▶ [EXCERPTED TEXT]:
══════════════════════════════

Question

Partial fractions?

how does dz/[z(1-vz)] becomes (dz/z) + (vdz)/(1-vz) using partial fractions? Strangely I only get dz/(1-vz) after partial fractions..

Answer 1

\[\frac{ dz }{ z(1-vz) }=(\frac{ 1 }{ z(1-vz) })dz\]\[(\frac{ A }{ z }+\frac{ B }{ 1-vz })dz=(\frac{ 1 }{ z(1-vz) })dz\]\[(\frac{A(1-vz)+ B(z) }{ (1-vz )})dz=(\frac{ 1 }{ z(1-vz) })dz\]\[(\frac{A-Avz+ Bz }{z (1-vz )})dz=(\frac{ 1 }{ z(1-vz) })dz\]\[(\frac{A-(Av- B)z }{z (1-vz )})dz=(\frac{ 1 }{ z(1-vz) })dz\]Now what U must notice here is that the right and left hand side expressions must be similar such that
A = 1 and Av-B = 0
Thus A=1 & B= v
Finally insert the values of A and B in the second step of the calculation.

Answer 2

Oh I see. Thanks so much @Zekarias!

══════════════════════════════

▶ [PROBLEMS TO SOLVE]:
(1) Summarize the partial fractions thread in two sentences.
(2) Repeat the partial fractions thread word for word, from "how does dz/[z(1-vz)]" down to "so much @Zekarias!".

Data records
══════════════════════════════

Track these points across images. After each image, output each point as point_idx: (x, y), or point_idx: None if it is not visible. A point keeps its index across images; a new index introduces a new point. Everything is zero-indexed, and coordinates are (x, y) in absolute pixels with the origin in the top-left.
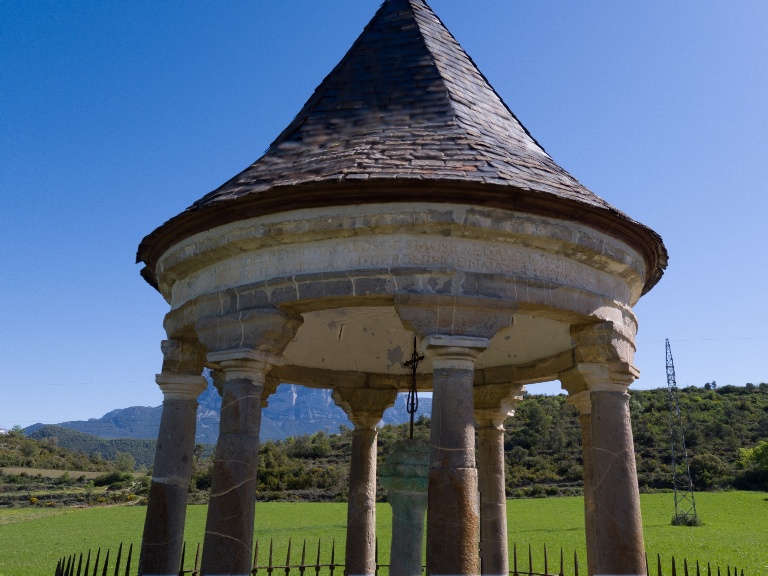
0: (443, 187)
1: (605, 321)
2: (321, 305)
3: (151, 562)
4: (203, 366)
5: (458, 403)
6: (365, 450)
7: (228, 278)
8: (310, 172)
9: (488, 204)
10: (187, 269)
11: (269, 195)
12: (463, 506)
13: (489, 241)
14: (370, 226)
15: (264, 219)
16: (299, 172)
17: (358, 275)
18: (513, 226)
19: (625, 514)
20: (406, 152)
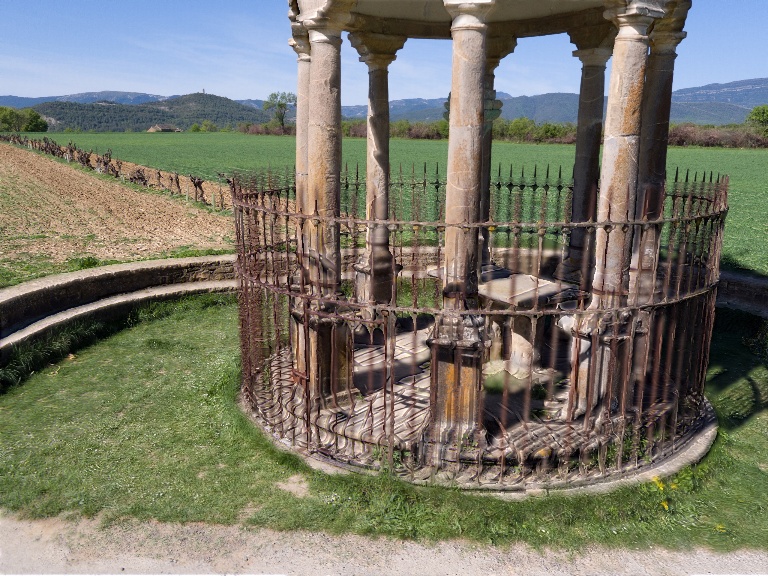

══════════════════════════════

▶ [TASK RESPONSES]:
(1) A poster asks how dz/[z(1-vz)] turns into (dz/z) + (vdz)/(1-vz) using partial fractions, since their own work gives only dz/(1-vz). A reply writes the fraction as A/z + B/(1-vz), matches the two sides to get A = 1 and Av - B = 0, so A = 1 and B = v, and says to put these values back into the second step of the calculation.

(2)
how does dz/[z(1-vz)] becomes (dz/z) + (vdz)/(1-vz) using partial fractions? Strangely I only get dz/(1-vz) after partial fractions..

Answer 1

\[\frac{ dz }{ z(1-vz) }=(\frac{ 1 }{ z(1-vz) })dz\]\[(\frac{ A }{ z }+\frac{ B }{ 1-vz })dz=(\frac{ 1 }{ z(1-vz) })dz\]\[(\frac{A(1-vz)+ B(z) }{ (1-vz )})dz=(\frac{ 1 }{ z(1-vz) })dz\]\[(\frac{A-Avz+ Bz }{z (1-vz )})dz=(\frac{ 1 }{ z(1-vz) })dz\]\[(\frac{A-(Av- B)z }{z (1-vz )})dz=(\frac{ 1 }{ z(1-vz) })dz\]Now what U must notice here is that the right and left hand side expressions must be similar such that
A = 1 and Av-B = 0
Thus A=1 & B= v
Finally insert the values of A and B in the second step of the calculation.

Answer 2

Oh I see. Thanks so much @Zekarias!